Israel Kembali Berdusta, Klaim Tak Ingin Menggulingkan Pemerintahan Iran Namun Usulkan Pembunuhan Ali Khamenei ke AS
BERITA TERBARU INDONESIA, WASHINGTON — Kebohongan Israel mengenai tujuan serangan ke Iran terungkap oleh seorang pejabat Amerika Serikat yang mengetahui rencana dari pemimpin negara zionis tersebut. Pejabat Israel sebelumnya menyatakan kepada media bahwa tujuan mereka hanya untuk menghancurkan instalasi nuklir Iran dan bukan untuk menggantikan pemimpin di negara tersebut.
Namun, ternyata Israel mengusulkan rencana pembunuhan terhadap Pemimpin Tertinggi Iran, Ayatollah Ali Khamenei, kepada Presiden AS Donald Trump. Akan tetapi, Trump menolak rencana tersebut, menurut seorang pejabat AS yang mengetahui masalah ini.

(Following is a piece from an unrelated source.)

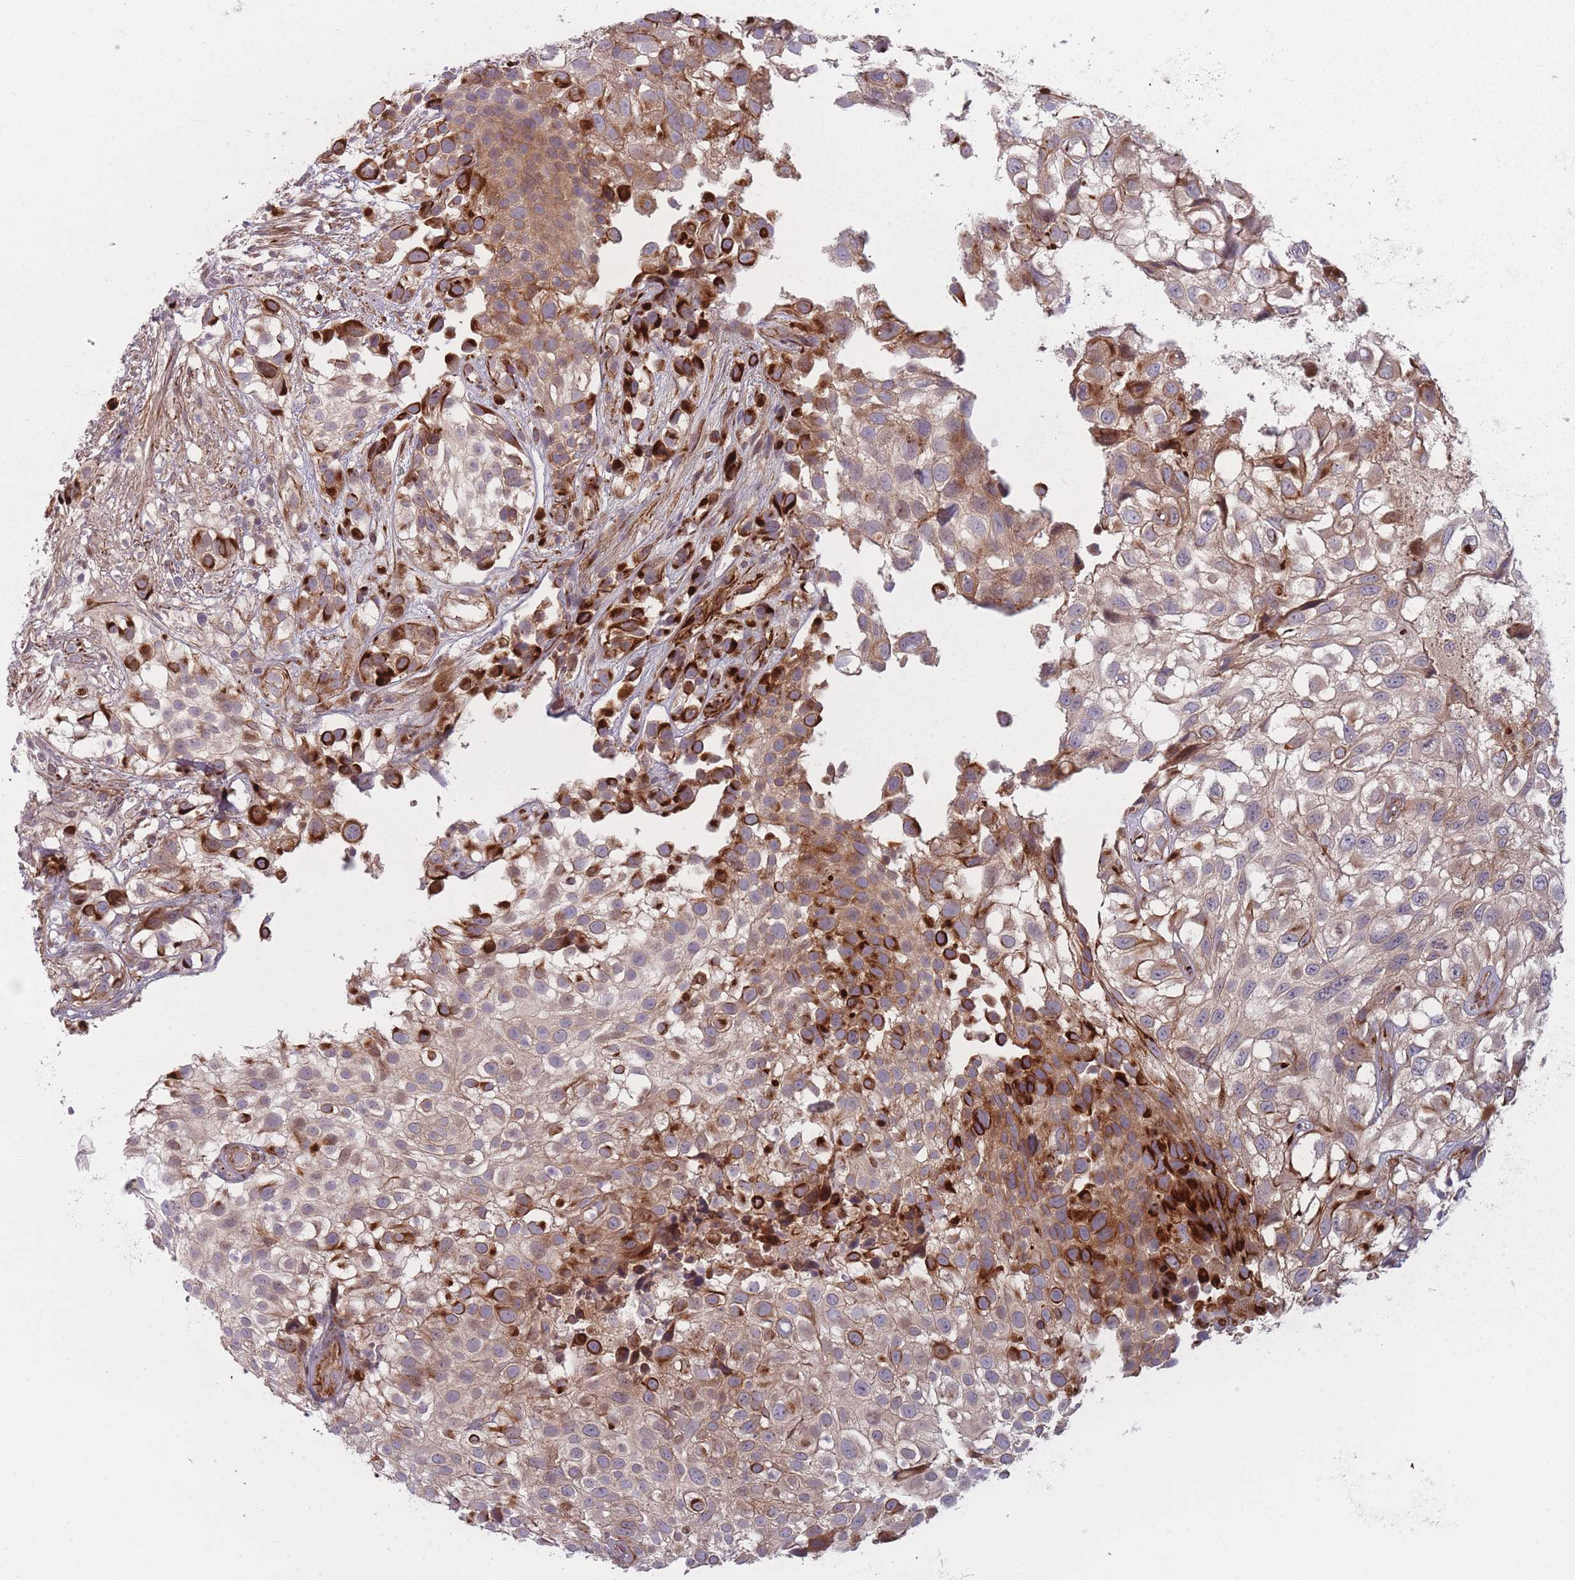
{"staining": {"intensity": "strong", "quantity": "<25%", "location": "cytoplasmic/membranous"}, "tissue": "urothelial cancer", "cell_type": "Tumor cells", "image_type": "cancer", "snomed": [{"axis": "morphology", "description": "Urothelial carcinoma, High grade"}, {"axis": "topography", "description": "Urinary bladder"}], "caption": "There is medium levels of strong cytoplasmic/membranous positivity in tumor cells of high-grade urothelial carcinoma, as demonstrated by immunohistochemical staining (brown color).", "gene": "EEF1AKMT2", "patient": {"sex": "male", "age": 56}}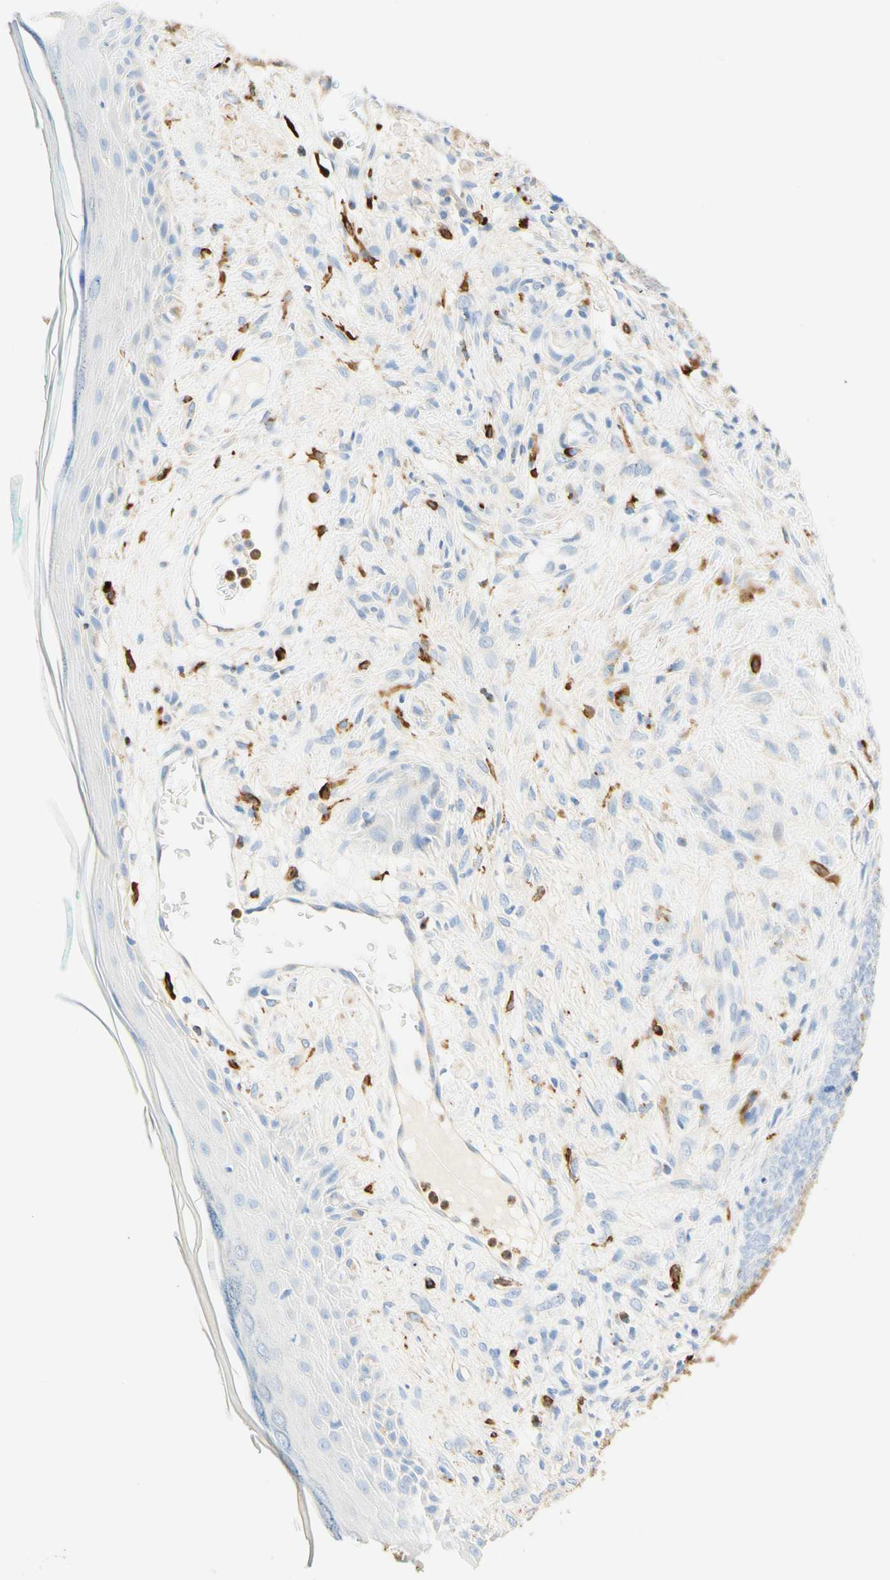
{"staining": {"intensity": "negative", "quantity": "none", "location": "none"}, "tissue": "skin cancer", "cell_type": "Tumor cells", "image_type": "cancer", "snomed": [{"axis": "morphology", "description": "Basal cell carcinoma"}, {"axis": "topography", "description": "Skin"}], "caption": "This is an immunohistochemistry image of skin cancer. There is no expression in tumor cells.", "gene": "CD63", "patient": {"sex": "female", "age": 84}}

Israel menginformasikan kepada pemerintahan Trump dalam beberapa hari terakhir bahwa mereka telah mengembangkan rencana yang kredibel untuk membunuh Khamenei. Setelah menerima pengarahan tentang rencana itu, Gedung Putih dengan tegas menyampaikan kepada pejabat Israel bahwa Trump menentang langkah tersebut, menurut seorang pejabat yang tidak berwenang untuk berkomentar tentang masalah sensitif ini dan berbicara dengan syarat anonim.
Pemerintahan Trump berusaha mencegah agar operasi militer Israel tidak berkembang menjadi konflik yang lebih luas. Trump memandang rencana pembunuhan Khamenei sebagai langkah yang akan memperburuk konflik dan berpotensi mengganggu stabilitas di kawasan Timur Tengah.
Ketika ditanya mengenai rencana tersebut dalam sebuah wawancara di program “Special Report with Bret Baier” di Fox News Channel, Perdana Menteri Israel Benjamin Netanyahu tidak secara langsung menanggapi apakah Gedung Putih menolak rencana itu.
“Tapi saya bisa katakan, saya pikir kami akan melakukan apa yang perlu kami lakukan, kami akan melakukan apa yang perlu kami lakukan,” ujar Netanyahu. “Dan saya pikir Amerika Serikat tahu apa yang baik untuk Amerika Serikat.”